Lazy tree splitting

  • Authors:
  • Lars Bergstrom;Mike Rainey;John Reppy;Adam Shaw;Matthew Fluet

  • Affiliations:
  • University of Chicago, Chicago, IL, USA;University of Chicago, Chicago, IL, USA;University of Chicago, Chicago, IL, USA;University of Chicago, Chicago, IL, USA;Rochester Institute of Technology, Rochester, NY, USA

  • Venue:
  • Proceedings of the 15th ACM SIGPLAN international conference on Functional programming
  • Year:
  • 2010

Quantified Score

Hi-index 0.00

Visualization

Abstract

Nested data-parallelism (NDP) is a declarative style for programming irregular parallel applications. NDP languages provide language features favoring the NDP style, efficient compilation of NDP programs, and various common NDP operations like parallel maps, filters, and sum-like reductions. In this paper, we describe the implementation of NDP in Parallel ML (PML), part of the Manticore project. Managing the parallel decomposition of work is one of the main challenges of implementing NDP. If the decomposition creates too many small chunks of work, performance will be eroded by too much parallel overhead.
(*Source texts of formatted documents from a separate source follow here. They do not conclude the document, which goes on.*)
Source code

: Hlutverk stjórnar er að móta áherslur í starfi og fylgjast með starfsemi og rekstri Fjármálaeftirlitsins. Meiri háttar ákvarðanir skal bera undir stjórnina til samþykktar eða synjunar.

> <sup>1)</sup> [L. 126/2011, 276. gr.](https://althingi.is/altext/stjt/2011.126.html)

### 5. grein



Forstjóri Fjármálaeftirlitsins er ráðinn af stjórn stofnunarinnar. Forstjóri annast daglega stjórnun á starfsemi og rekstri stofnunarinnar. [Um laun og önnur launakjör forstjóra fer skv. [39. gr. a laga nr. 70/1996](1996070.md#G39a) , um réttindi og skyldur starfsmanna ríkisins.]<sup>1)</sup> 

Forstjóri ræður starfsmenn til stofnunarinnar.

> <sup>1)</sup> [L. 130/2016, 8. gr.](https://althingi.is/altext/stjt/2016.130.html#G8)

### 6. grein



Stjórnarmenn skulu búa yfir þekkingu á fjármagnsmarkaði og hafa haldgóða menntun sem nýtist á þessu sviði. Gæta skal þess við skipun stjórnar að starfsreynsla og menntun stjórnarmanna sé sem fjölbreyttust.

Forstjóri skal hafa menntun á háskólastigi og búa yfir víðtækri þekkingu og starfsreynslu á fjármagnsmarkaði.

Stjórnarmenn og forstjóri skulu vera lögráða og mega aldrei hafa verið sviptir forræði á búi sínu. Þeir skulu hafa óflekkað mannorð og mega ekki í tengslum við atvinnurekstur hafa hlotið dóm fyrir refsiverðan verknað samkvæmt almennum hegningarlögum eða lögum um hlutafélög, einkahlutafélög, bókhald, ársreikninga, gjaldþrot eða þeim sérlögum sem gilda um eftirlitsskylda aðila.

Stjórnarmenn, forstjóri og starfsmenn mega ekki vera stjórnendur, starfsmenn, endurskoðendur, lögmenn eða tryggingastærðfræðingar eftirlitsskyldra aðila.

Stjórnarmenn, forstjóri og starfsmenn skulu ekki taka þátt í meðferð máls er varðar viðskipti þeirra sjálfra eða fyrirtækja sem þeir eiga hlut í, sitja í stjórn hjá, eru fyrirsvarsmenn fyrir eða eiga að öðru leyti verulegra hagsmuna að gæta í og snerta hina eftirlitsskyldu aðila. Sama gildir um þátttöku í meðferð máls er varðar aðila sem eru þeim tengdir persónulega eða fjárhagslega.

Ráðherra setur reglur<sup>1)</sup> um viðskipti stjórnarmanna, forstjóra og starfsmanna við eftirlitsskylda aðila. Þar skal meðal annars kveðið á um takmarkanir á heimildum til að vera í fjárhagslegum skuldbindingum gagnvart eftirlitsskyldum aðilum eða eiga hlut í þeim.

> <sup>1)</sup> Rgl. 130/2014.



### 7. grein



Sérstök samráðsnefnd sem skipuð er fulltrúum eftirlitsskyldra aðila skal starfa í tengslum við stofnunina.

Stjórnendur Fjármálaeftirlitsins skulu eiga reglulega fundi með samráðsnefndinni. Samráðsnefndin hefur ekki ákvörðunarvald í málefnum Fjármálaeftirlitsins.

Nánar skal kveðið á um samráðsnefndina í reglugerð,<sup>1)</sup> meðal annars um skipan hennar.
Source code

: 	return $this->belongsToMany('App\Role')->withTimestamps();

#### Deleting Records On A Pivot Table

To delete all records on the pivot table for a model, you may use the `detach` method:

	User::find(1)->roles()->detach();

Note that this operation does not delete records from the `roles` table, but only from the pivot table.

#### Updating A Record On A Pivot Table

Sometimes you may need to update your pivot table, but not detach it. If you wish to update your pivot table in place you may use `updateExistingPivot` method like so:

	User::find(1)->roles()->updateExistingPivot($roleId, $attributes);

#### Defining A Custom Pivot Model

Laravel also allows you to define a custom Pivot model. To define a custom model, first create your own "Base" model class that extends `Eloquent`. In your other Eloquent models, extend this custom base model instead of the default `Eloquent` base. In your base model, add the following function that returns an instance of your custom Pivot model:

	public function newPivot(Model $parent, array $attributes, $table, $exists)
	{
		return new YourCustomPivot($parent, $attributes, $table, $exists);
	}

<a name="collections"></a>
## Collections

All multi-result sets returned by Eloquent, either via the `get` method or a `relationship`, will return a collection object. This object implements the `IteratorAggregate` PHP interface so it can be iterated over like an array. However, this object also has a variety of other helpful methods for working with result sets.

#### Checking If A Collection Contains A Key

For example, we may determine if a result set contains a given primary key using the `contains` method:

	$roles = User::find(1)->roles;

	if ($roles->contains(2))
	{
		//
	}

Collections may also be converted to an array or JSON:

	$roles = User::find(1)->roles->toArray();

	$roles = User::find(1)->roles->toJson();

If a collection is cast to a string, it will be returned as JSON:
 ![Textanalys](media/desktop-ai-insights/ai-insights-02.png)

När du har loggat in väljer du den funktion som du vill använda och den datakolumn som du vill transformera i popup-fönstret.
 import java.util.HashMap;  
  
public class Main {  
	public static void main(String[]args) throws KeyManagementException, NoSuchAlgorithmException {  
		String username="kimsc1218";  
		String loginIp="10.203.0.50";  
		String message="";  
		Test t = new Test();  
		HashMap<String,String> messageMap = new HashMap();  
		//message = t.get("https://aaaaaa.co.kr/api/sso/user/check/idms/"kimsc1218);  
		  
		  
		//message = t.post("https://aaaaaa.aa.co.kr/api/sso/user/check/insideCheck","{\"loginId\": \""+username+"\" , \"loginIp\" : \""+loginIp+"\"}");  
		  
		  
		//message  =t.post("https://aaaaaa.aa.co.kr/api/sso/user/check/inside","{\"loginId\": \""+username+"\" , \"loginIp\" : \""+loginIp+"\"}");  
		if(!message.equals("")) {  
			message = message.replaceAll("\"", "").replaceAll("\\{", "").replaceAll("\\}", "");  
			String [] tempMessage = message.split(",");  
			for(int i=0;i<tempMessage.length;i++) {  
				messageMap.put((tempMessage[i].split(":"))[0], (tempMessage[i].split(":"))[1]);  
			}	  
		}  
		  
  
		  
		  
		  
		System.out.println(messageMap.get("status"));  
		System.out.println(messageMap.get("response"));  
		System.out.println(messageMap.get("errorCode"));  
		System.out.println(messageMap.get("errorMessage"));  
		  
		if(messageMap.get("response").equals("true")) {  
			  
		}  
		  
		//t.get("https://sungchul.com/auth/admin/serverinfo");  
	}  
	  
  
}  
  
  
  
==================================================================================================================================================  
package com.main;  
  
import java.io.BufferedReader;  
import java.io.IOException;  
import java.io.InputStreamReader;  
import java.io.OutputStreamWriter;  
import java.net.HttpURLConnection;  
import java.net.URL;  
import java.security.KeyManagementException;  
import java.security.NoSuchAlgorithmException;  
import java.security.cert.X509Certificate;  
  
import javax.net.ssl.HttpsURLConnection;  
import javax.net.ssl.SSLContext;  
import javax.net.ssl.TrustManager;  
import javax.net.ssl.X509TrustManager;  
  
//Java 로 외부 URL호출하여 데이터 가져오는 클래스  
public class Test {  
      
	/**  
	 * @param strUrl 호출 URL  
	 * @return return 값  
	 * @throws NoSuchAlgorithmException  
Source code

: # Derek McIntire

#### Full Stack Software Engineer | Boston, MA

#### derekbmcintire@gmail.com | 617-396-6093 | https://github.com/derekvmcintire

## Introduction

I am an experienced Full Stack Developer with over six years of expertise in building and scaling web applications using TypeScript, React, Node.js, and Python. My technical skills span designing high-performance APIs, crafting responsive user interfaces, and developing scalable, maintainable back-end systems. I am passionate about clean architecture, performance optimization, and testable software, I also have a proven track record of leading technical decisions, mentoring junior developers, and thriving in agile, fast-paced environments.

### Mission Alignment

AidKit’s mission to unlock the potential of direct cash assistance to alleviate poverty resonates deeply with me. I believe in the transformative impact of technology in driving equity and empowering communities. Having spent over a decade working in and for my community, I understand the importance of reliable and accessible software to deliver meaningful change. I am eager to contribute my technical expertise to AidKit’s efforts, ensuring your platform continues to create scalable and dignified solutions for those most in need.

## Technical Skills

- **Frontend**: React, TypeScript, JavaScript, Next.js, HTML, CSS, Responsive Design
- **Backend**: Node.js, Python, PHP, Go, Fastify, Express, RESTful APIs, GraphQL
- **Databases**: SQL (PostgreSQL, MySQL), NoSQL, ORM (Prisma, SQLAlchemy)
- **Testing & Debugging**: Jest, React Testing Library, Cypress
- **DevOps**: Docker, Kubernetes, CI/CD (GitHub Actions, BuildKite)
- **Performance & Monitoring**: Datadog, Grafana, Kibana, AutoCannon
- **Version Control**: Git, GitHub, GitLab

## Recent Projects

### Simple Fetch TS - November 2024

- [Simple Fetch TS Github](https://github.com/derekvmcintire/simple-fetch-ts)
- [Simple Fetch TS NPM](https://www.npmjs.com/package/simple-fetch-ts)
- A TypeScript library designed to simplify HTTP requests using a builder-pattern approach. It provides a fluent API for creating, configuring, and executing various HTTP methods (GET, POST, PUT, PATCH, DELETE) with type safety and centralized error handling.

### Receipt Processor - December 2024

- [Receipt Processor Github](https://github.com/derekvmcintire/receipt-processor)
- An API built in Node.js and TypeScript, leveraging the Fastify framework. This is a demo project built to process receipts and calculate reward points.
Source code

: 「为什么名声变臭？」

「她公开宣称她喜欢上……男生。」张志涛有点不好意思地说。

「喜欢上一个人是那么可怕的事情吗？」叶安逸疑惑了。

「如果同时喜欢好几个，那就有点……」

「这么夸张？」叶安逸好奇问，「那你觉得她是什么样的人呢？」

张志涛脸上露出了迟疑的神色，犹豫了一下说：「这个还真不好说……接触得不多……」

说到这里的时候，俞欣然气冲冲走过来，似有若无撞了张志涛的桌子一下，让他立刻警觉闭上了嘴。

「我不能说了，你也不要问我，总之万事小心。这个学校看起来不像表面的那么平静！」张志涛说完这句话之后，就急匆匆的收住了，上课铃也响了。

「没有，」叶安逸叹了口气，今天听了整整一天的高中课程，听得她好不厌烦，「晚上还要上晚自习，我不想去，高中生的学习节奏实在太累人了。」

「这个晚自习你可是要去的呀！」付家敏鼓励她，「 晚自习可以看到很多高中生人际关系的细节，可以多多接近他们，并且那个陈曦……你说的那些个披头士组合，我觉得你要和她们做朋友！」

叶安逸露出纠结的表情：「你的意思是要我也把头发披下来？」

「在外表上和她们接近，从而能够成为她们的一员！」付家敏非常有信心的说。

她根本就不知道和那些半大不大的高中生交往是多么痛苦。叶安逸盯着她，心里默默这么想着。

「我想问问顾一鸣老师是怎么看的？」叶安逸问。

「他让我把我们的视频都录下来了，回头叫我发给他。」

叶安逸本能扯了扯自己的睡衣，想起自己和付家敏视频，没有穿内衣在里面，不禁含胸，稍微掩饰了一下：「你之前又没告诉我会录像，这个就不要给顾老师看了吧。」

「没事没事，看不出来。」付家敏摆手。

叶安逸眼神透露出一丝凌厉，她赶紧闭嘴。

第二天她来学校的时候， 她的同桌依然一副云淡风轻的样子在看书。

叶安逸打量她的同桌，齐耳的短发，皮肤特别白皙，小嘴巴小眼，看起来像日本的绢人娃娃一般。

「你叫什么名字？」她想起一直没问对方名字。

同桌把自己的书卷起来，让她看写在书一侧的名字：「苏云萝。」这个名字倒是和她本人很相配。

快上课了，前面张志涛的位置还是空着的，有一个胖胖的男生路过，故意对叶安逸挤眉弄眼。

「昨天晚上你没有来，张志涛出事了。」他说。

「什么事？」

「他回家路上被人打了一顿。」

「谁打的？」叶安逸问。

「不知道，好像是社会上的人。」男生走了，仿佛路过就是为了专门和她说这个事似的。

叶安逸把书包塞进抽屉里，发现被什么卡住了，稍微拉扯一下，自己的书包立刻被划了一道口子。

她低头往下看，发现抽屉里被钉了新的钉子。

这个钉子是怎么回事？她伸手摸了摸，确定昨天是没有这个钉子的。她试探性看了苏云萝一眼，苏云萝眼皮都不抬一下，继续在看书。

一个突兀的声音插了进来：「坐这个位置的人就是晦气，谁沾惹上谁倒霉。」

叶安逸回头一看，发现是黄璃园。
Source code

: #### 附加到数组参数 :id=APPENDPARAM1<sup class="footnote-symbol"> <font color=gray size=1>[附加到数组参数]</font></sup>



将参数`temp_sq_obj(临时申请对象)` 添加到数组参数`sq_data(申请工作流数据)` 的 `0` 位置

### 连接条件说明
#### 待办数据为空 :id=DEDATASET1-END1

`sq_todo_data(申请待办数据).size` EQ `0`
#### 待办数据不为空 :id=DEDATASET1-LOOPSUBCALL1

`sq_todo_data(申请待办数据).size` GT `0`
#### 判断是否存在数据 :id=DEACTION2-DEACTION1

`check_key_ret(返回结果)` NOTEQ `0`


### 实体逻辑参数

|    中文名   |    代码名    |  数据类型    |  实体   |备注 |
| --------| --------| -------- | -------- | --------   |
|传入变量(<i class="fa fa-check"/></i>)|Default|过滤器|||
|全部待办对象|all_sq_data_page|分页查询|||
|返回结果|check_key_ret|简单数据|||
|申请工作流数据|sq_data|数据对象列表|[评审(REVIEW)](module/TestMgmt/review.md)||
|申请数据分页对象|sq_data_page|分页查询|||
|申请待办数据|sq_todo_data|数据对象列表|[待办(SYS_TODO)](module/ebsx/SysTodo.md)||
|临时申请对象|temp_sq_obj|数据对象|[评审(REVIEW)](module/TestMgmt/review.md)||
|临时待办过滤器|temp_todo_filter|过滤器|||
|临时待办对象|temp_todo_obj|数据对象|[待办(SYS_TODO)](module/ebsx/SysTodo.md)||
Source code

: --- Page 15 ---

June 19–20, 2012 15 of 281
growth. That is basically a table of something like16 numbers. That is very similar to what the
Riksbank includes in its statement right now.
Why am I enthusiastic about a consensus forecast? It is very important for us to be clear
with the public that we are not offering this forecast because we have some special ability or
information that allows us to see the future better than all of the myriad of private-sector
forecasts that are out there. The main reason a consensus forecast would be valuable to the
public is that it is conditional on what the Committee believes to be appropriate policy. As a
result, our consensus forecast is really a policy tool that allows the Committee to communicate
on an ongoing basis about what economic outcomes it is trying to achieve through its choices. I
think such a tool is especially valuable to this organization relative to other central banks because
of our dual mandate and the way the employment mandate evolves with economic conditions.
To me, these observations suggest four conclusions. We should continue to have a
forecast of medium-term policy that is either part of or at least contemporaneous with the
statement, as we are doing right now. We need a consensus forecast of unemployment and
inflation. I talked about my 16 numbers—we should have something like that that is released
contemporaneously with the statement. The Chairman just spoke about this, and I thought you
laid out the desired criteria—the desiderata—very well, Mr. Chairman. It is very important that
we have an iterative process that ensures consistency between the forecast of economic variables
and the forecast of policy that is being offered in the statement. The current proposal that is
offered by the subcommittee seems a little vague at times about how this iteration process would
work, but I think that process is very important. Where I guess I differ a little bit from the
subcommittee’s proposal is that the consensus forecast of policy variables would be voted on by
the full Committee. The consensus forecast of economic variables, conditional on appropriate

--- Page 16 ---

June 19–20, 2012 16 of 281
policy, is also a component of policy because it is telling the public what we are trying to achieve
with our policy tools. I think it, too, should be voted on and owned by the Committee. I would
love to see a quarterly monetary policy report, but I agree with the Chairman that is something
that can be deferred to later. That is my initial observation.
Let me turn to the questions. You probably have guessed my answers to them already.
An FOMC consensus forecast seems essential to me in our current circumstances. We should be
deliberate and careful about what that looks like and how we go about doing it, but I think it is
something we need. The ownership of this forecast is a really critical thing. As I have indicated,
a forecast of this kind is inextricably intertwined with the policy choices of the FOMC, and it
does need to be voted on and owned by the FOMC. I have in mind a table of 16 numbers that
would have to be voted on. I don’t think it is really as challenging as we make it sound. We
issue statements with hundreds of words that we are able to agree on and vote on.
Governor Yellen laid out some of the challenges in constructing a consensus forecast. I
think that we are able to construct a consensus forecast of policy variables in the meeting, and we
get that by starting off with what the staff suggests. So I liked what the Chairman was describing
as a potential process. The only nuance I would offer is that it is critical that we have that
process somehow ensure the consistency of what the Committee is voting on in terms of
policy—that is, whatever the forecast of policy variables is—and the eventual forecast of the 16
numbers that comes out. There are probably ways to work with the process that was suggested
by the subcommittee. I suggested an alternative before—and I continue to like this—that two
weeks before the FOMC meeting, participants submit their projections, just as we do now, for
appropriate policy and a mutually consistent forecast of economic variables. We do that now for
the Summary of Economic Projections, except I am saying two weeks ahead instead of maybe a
If, on the other hand, there are too few large chunks of work, there will be too much sequential processing and processors will sit idle. Recently the technique of Lazy Binary Splitting was proposed for dynamic parallel decomposition of work on flat arrays, with promising results. We adapt Lazy Binary Splitting to parallel processing of binary trees, which we use to represent parallel arrays in PML. We call our technique Lazy Tree Splitting (LTS). One of its main advantages is its performance robustness: per-program tuning is not required to achieve good performance across varying platforms. We describe LTS-based implementations of standard NDP operations, and we present experimental data demonstrating the scalability of LTS across a range of benchmarks.